Spring Cleaning and Other Good Things

After pretty much freezing my business, and everything associated with it, in a last ditch effort to survive the semester, I have decided to just bite the bullet and get started up again.

For firstly, this store represents the culmination of my life’s dream (the dream to be a fashion designer, not the other dreams!!), and it’s been absolutely heart breaking and neurosis inducing to not be able to sew, or to sketch. So I’m cleaning of the poor neglected sewing machine and getting her fired up!

For secondly, First Friday season is here, and my brain has been overflowing with new ideas for that. So I’ve recruited two assistants to help me with the folding and the glazing.

Today, unfortunately, doesn’t look like it’s going to have much sewing in it. My house is absolutely trashed, and the weather is so nice that I thought I might do a Spring cleaning. If there’s any time left over to the day after that, then I can get started on a cute little sun dress I’ve been sizing hour. It’s going to be made from absolutely the most fun fabric ever!

Although, I must say, I have learned an important lesson from sizing it out- don’t cut your nice pretty fabric first before testing the pattern….

Confessions of an Unapologetic Caffiene Freak

The facts were these-

Three months ago, I RSVP’ed to my cousins wedding. Of course, I had to come up with something stunning to wear, and any old clothing store wouldn’t work- I have an IMAGE to maintain; a standard of (neurotic) excellence to uphold in the eyes of my family. So I decided I was going to make a dress. I had three months. No problem.

I settled on a stunning 1930’s evening gown pattern (not one of my own, shockingly enough, although I did have to size it up from a size 6 to a size 18), and with two months left, I picked out my fabric. I had two months to get it done. No worries.

And then school came along like a rider of the Apocalypse, and gobbled up all my time. When I wasn’t desperately cramming in as much Japanese and Chinese vocab as I could before a test (a test every week??!! That’s pure sadism!!), or maniacally hammering away on my laptop to crank out ANOTHER anthropology essay, I was either folding origami for First Friday until my fingers were numb, or was flopped out in the house in a state very similar to that of a human vegetable. I was exhausted every day, and felt like I’d been run over by a truck. A big rig truck. Multiple times.

Well, my cousin’s wedding is tomorrow.

I started the dress on Tuesday.

For four hours, I sized out the pattern, sewed together a muslin sample, and with a quick prayer, cut into the fabric.

On Wednesday I had a nervous melt down.

On Thursday I worked on the dress for six hours, around a full day of classes and two tests.

On Saturday, I finished the dress, jumped into the car, and scampered off to the wedding.

Is it 100% perfect? Well, to me, no, it’s not. I always struggle with satin, because I don’t actually have a good workspace for laying it out and cutting it. And I skipped the very necessary French seams completely in deference to my limited time.

But that’s not really the point. The point is that with the assistance of seven energy drinks, I managed to put together a stunning evening gown in four days.

Working around five classes, three language exams, and two anthropology assignments.

:::::

§ Problem details: Reproduce the sewing blog entries word for word, from "Although, I must" up to and including "months. No problem.". Rely solely on the sewing blog entries.

Data items

:::::

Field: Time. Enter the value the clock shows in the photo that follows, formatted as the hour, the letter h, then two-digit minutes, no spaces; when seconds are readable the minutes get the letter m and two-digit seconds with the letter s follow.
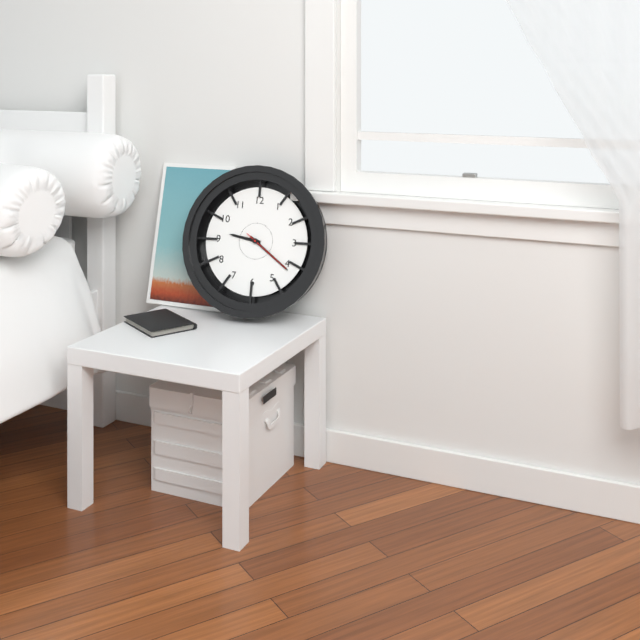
9h21m21s
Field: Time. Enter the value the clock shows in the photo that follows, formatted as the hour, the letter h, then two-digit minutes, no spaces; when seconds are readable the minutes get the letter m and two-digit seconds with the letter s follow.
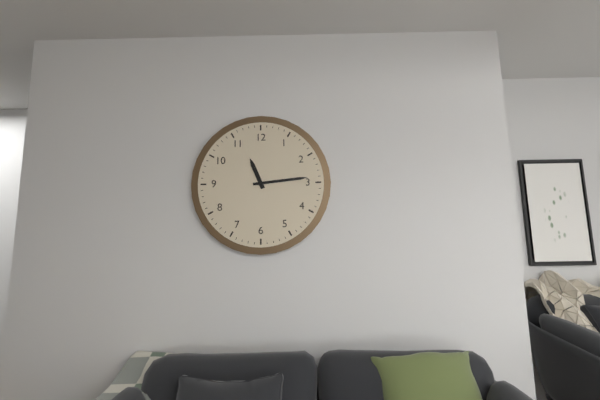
11h14
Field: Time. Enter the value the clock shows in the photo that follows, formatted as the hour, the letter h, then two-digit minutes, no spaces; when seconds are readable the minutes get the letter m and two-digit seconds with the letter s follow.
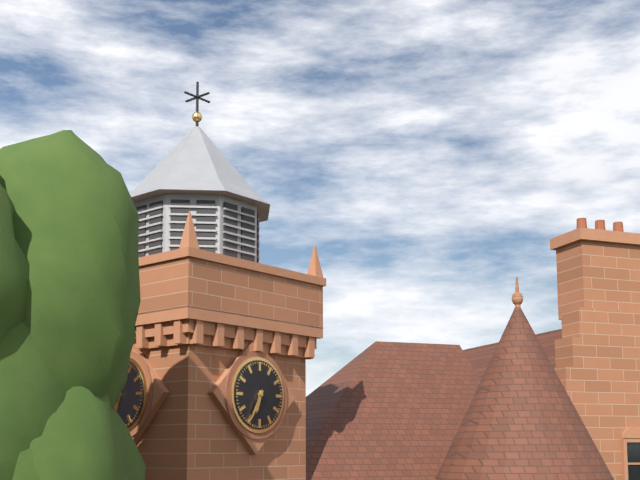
6h35
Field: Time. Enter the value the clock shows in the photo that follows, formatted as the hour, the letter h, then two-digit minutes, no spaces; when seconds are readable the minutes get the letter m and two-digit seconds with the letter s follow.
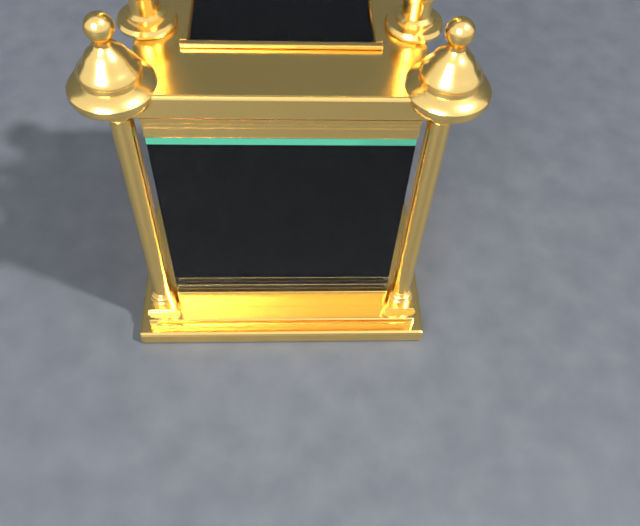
3h07
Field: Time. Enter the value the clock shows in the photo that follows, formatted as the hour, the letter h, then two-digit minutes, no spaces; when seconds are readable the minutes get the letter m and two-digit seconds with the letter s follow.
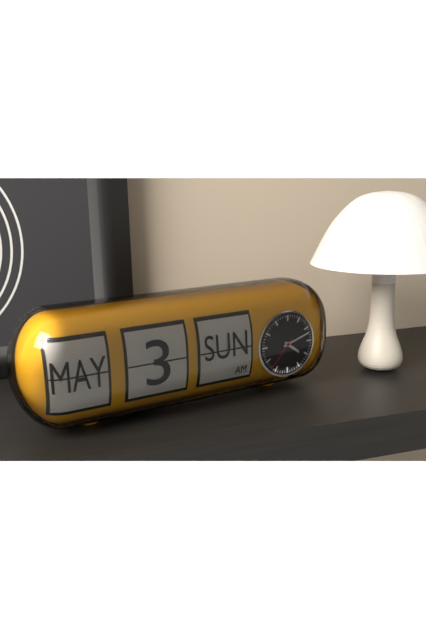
4h12
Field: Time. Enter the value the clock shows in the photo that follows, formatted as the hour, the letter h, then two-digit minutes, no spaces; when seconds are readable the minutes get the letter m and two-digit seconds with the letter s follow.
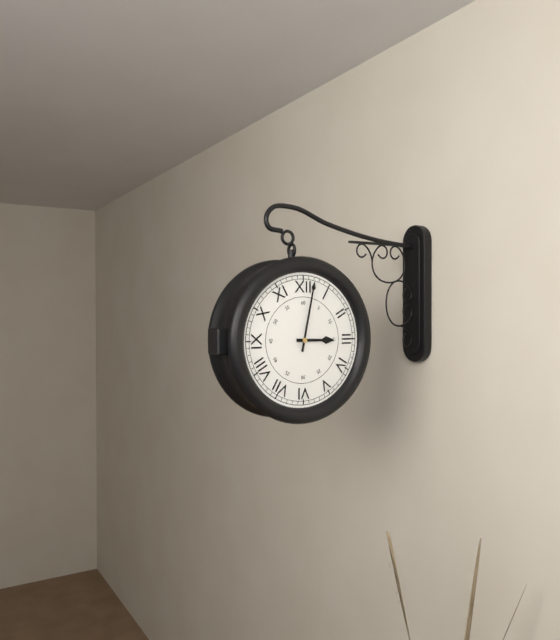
3h02
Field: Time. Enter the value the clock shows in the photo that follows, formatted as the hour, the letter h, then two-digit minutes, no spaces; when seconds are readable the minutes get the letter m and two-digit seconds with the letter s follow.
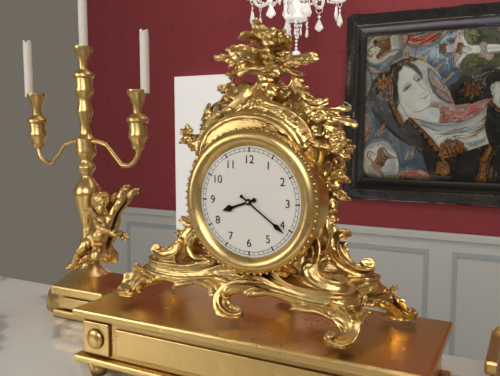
8h21
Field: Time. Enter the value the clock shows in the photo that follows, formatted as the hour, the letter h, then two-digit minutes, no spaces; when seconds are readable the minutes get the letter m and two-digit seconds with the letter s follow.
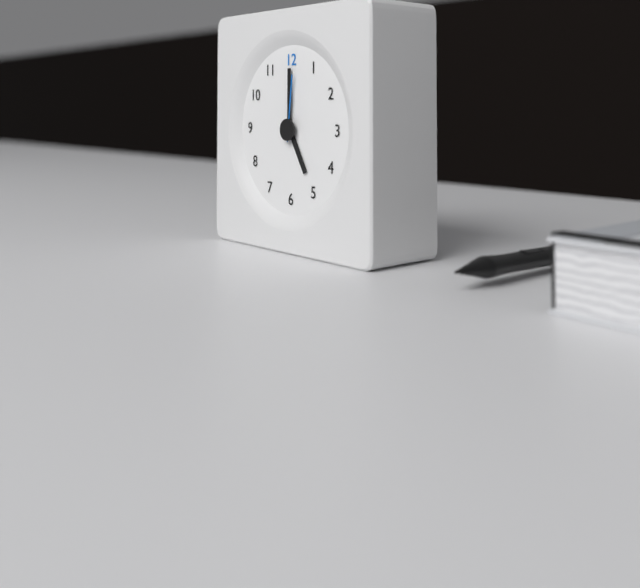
5h00m01s
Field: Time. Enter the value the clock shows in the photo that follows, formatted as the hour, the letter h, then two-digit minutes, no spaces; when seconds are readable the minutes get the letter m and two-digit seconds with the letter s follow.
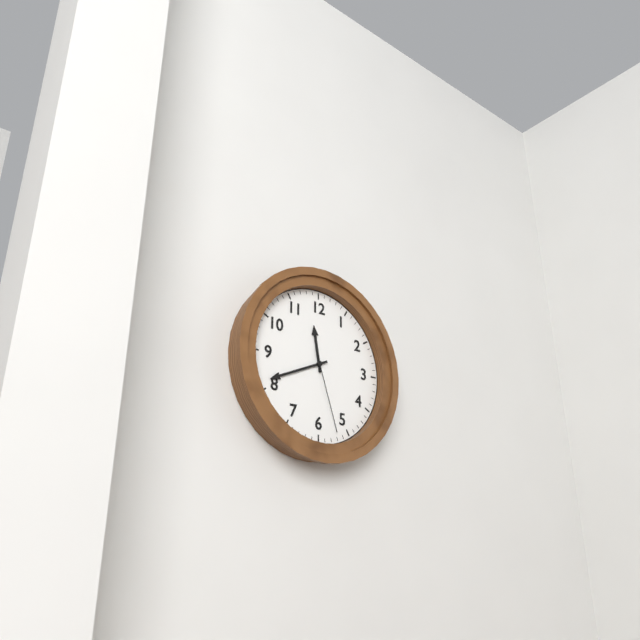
11h41m27s
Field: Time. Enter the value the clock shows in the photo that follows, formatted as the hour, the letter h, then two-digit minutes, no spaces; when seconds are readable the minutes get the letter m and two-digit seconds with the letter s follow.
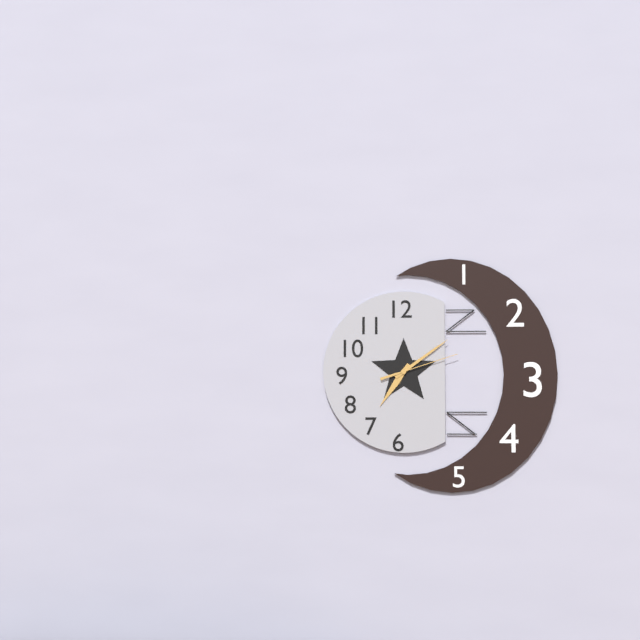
7h09m12s
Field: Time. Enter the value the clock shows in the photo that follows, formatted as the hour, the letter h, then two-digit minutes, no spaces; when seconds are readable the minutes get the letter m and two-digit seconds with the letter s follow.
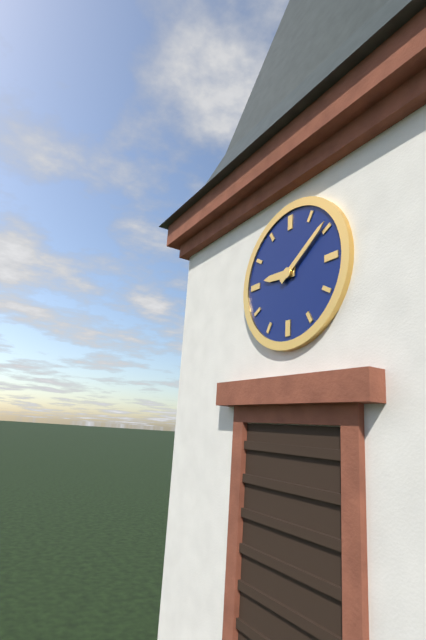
9h09
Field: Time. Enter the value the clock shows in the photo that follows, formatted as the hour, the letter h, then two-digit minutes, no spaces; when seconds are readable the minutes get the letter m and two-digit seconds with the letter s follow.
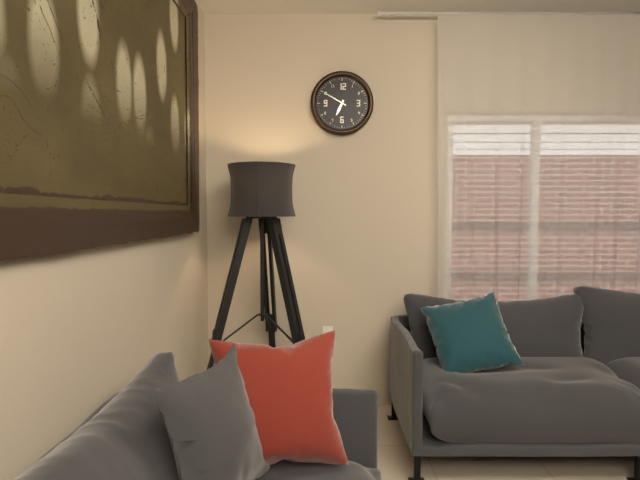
6h50
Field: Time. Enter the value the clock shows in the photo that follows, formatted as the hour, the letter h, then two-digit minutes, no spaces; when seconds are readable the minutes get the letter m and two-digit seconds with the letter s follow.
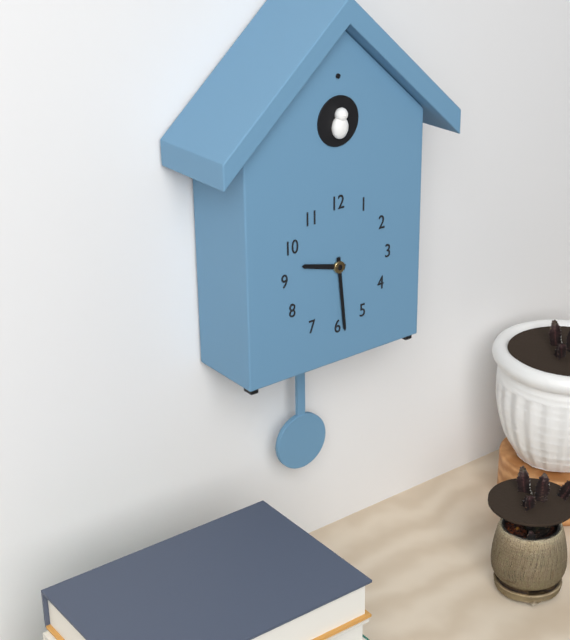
9h29
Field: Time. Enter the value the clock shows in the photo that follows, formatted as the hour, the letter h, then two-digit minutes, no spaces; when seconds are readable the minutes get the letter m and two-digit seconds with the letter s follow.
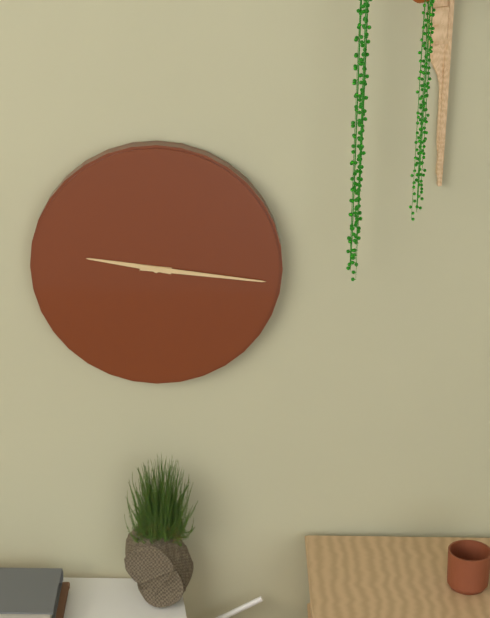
9h16
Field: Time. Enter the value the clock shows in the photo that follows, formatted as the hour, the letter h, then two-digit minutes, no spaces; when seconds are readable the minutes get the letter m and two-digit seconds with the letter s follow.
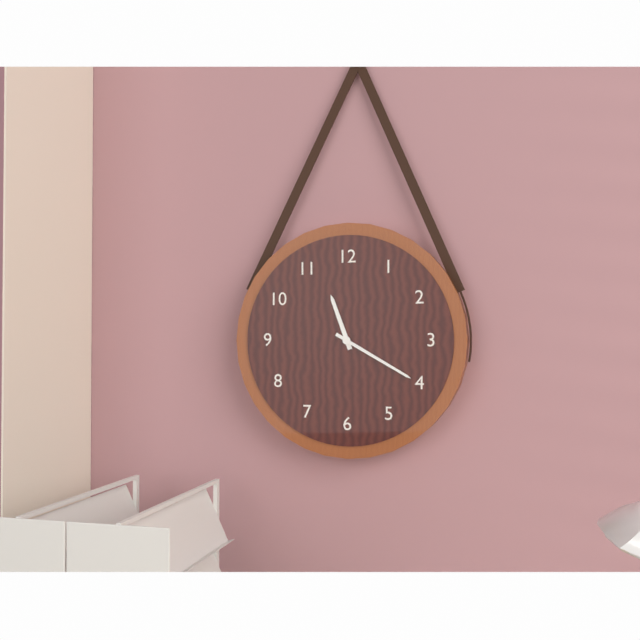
11h20
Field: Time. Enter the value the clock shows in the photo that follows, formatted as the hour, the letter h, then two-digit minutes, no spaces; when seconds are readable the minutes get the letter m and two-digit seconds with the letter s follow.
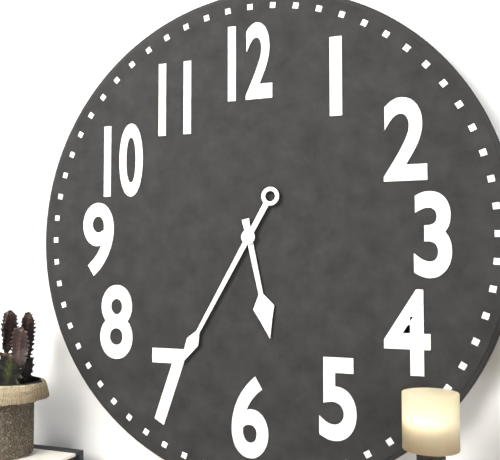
5h35
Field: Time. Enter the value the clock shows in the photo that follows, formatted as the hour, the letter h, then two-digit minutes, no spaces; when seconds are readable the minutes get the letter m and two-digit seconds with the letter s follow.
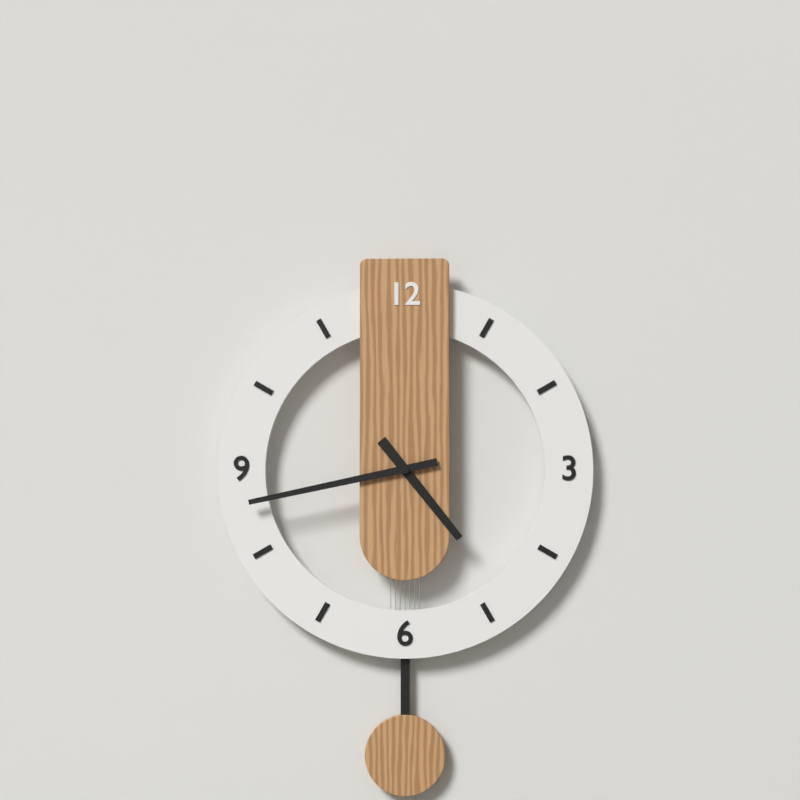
4h43
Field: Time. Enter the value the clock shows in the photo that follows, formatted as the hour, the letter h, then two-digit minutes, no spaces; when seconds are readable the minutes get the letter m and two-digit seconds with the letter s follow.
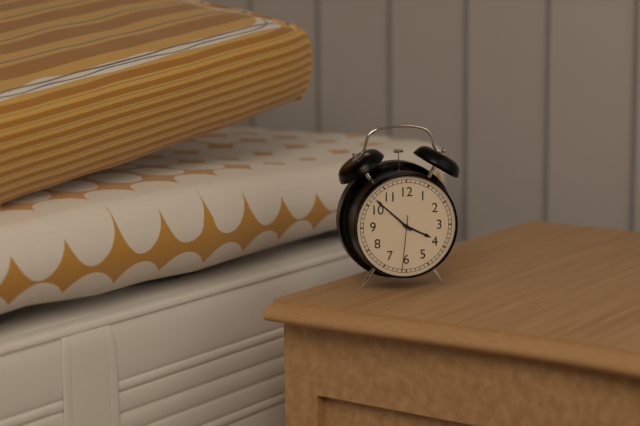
3h52m31s
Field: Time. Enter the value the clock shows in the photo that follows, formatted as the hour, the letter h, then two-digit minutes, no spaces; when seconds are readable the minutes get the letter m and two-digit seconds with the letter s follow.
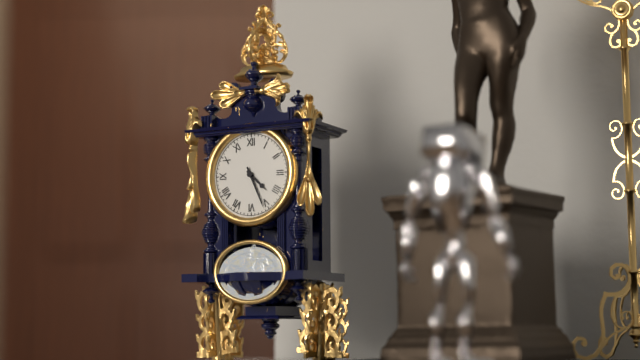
4h26
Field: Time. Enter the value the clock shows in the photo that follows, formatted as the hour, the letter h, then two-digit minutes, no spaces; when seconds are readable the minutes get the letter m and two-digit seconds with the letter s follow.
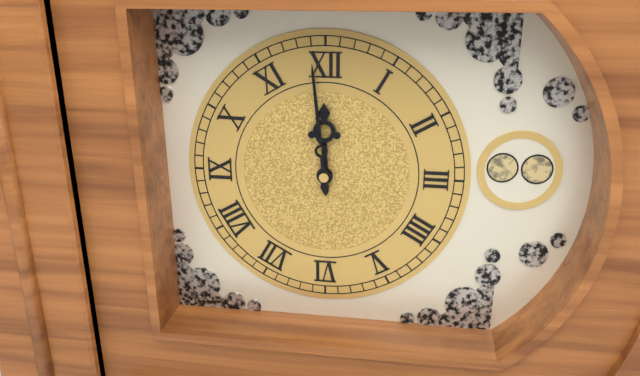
11h59
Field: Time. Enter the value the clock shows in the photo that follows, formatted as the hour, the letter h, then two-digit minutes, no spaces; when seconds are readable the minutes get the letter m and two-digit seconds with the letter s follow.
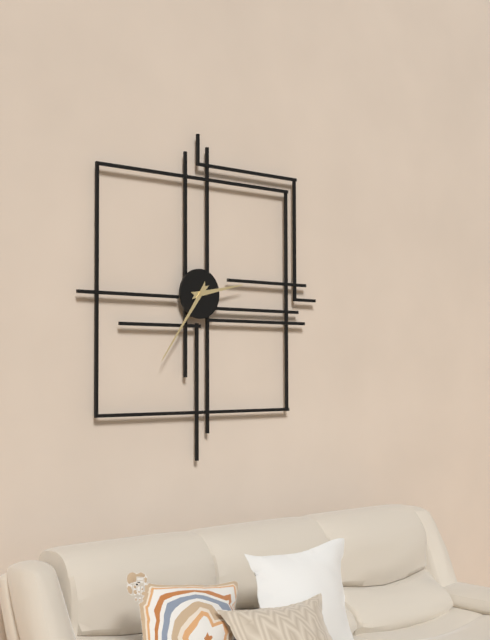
2h36
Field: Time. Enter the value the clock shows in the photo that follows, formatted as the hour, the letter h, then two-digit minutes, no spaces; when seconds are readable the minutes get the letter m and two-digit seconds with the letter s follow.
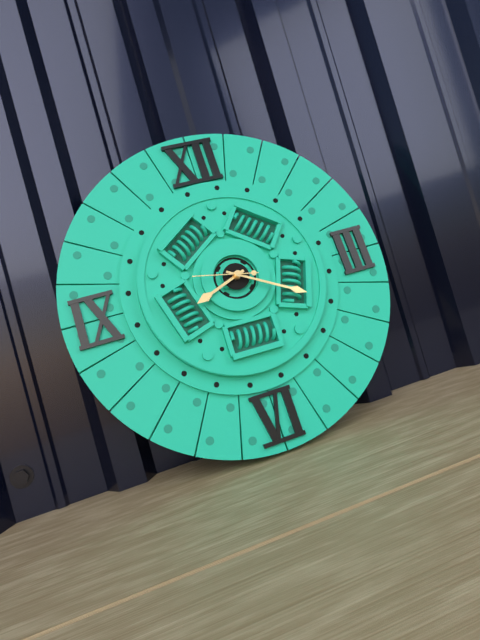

:::::

§ The response:
Although, I must say, I have learned an important lesson from sizing it out- don’t cut your nice pretty fabric first before testing the pattern….

Confessions of an Unapologetic Caffiene Freak

The facts were these-

Three months ago, I RSVP’ed to my cousins wedding. Of course, I had to come up with something stunning to wear, and any old clothing store wouldn’t work- I have an IMAGE to maintain; a standard of (neurotic) excellence to uphold in the eyes of my family. So I decided I was going to make a dress. I had three months. No problem.